Optimisation de l'Immunothérapie
Des études sont en cours pour évaluer de nouvelles stratégies d'immunothérapie, telles que l'association d'inhibiteurs de points de contrôle immunitaires à d'autres traitements, afin d'améliorer les résultats cliniques chez les patients atteints de CCR métastatique MSI. Les données de l’étude de phase III CA209-8HW et de l’étude de phase III COMMIT sont attendues pour essayer d’améliorer les résultats des ICI en première ligne.
Rôle de la Chirurgie
Le rôle de la chirurgie pour les patients atteints de mCRC MSI/dMMR traités par ICI reste à mieux définir. Plusieurs scénarios doivent être analysés : chirurgie des métastases pour les patients présentant une maladie métastatique résécable MSI/dMMR, chirurgie de/des masses résiduelles chez les patients répondant aux ICI, et chirurgie des métastases pour les patients présentant une progression de la maladie limitée à un seul site.

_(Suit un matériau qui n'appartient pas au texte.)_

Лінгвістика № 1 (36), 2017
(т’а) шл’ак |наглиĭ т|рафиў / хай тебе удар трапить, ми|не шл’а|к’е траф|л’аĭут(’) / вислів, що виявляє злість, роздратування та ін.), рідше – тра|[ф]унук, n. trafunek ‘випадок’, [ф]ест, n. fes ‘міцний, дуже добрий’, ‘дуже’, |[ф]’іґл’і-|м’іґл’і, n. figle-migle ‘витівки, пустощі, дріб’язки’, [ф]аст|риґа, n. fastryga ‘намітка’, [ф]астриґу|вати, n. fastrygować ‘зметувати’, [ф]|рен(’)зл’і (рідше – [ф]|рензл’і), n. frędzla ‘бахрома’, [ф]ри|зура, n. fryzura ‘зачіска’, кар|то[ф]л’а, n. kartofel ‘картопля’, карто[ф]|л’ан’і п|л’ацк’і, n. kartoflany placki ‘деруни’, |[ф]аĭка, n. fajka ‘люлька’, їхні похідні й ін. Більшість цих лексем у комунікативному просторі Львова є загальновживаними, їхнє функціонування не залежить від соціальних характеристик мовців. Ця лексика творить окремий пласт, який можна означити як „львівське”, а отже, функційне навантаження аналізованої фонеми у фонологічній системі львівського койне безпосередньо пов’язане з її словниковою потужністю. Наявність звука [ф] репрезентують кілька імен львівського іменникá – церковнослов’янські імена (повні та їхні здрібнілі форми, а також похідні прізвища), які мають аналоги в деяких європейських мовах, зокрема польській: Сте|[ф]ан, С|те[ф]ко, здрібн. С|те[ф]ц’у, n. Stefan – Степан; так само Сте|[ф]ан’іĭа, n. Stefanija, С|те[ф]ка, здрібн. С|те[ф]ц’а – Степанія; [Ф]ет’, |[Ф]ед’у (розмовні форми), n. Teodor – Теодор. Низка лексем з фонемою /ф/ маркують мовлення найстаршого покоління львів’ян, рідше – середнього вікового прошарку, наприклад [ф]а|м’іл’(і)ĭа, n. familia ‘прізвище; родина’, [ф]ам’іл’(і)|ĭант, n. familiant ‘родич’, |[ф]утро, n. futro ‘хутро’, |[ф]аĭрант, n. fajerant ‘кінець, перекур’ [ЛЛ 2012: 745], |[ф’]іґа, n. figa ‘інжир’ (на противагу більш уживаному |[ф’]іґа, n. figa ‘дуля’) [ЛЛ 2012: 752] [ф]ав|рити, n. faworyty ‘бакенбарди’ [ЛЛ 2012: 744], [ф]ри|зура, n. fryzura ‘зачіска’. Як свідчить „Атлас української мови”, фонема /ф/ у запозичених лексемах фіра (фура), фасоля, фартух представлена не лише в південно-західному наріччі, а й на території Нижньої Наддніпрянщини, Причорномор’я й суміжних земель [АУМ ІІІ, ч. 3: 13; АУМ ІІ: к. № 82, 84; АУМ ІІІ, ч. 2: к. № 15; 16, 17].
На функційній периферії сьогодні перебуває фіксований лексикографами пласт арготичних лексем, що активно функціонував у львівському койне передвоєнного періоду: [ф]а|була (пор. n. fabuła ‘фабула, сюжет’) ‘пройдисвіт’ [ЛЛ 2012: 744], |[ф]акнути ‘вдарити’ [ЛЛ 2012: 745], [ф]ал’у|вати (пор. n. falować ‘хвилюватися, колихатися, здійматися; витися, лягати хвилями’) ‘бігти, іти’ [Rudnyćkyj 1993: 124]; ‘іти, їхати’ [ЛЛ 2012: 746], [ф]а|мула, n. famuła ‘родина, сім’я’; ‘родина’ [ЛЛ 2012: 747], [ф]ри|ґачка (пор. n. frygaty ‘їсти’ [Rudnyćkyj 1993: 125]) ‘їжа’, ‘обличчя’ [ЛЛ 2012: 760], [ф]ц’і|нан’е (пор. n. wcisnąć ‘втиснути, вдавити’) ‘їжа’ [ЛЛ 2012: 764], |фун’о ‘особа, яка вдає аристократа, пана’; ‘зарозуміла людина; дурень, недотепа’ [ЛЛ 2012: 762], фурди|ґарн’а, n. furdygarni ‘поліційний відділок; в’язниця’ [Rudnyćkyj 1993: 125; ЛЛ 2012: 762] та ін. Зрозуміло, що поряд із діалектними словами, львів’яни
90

Immunothérapie Néo-adjuvante
L’inhibition néo-adjuvante des points de contrôle est une nouvelle approche prometteuse pour la prise en charge du cancer du côlon MSI. Des études ont montré des réponses pathologiques majeures sur la pièce opératoire de colectomie après un traitement pré-opératoire court par inhibiteurs de points de contrôle immunitaires.